About the author

Bill is deepening his voice in the third half of life. His poetry seeks the seams between the human and nonhuman worlds, working to forge a new reciprocity that restores heart to our lives. Using his experience wandering in forests, using plant medicine, driving on practicing restorative agriculture on his five acres, and shifting his attention from the world he fears to the one he wants, his poetry is both personal and collective, introspective and prophetic, reminiscent and present.

He is inspired by many poets, of all ages, races, genders, and beliefs. But as someone writing as a white male of a certain age, he confesses his admiration for a few dead white men. Such as Yeats (excerpted from Sailing to Byzantium):

An aged man is but a paltry thing,
A tattered coat upon a stick, unless
Soul clap its hands and sing, and louder sing
For every tatter in its mortal dress

Or Eliot (from The Four Quartets):

As we grow older the world becomes stranger, the pattern more complicated
    Of dead and living.
Not the intense moment isolated, with no before and after,
    But a lifetime burning in every moment…

Old men ought to be explorers…
We must be still and still moving
    Into another intensity
    For a further union,
a deeper communion

He has won multiple Poetry Society of Virginia awards, and has been published in Verse-Virtual, Streetlight Magazine and its 2021 anthology, Sandy River Journal, Tupelo Press’ Thirty Days anthology, the Written River Journal, and the What Rough Beast journal.
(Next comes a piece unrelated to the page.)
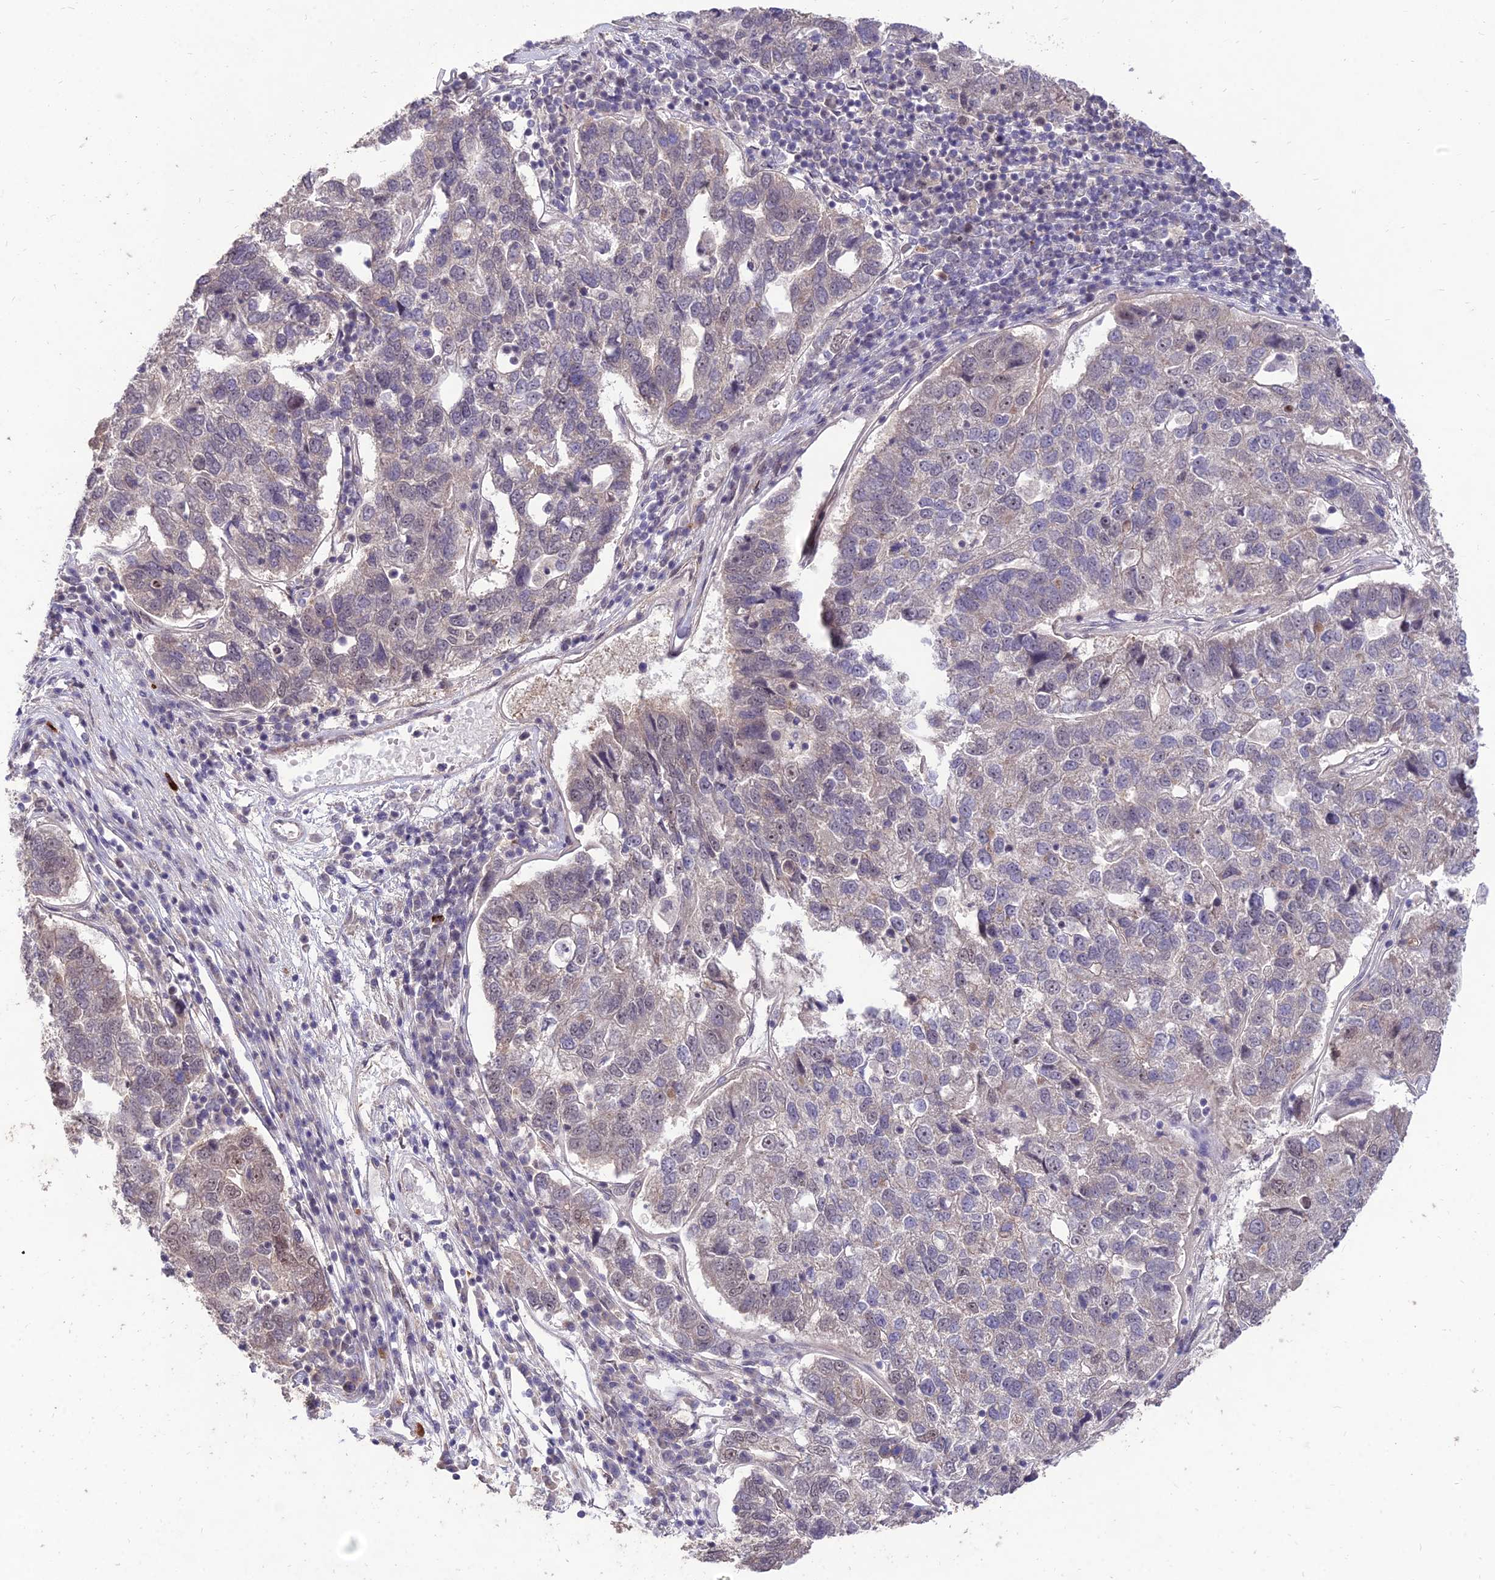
{"staining": {"intensity": "negative", "quantity": "none", "location": "none"}, "tissue": "pancreatic cancer", "cell_type": "Tumor cells", "image_type": "cancer", "snomed": [{"axis": "morphology", "description": "Adenocarcinoma, NOS"}, {"axis": "topography", "description": "Pancreas"}], "caption": "DAB (3,3'-diaminobenzidine) immunohistochemical staining of human pancreatic adenocarcinoma reveals no significant staining in tumor cells.", "gene": "ZNF85", "patient": {"sex": "female", "age": 61}}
He has studied with Lisa Russ Spahr, Neil Perry, Gregory Orr, Sharon Olds, and C.K. Williams. He lives with his wife in the woods near Charlottesville, Virginia.


Books

Medicine Cache Under Lichen

Publication date: late June 2025

About the book

In Medicine Cache Under Lichen, author Bill Prindle engages the natural and human worlds in a spiral dance of mutual yearning, in which there is a place “to change your dread/to compassion”, and which holds hope enough to “bring that fluttering spirit back to life.” The book explores trails in which it is not too late “to find/the path of restoration/together before nightfall.” It explores the complexities of these two worlds, from the lichen’s symbiotic relationship between fungi and algae to new ways of connecting the two worlds: “If this earth is my hospice nurse/ then as I breathe, I will be hers.” The poems embrace the delight and the mystery of language, through encounters with bison and moss, loons and larvae, moving among them in search of the place “where a song once gave rise to a river.” It envisions a destination that resembles a “place of reunion that was prepared for me all these years.”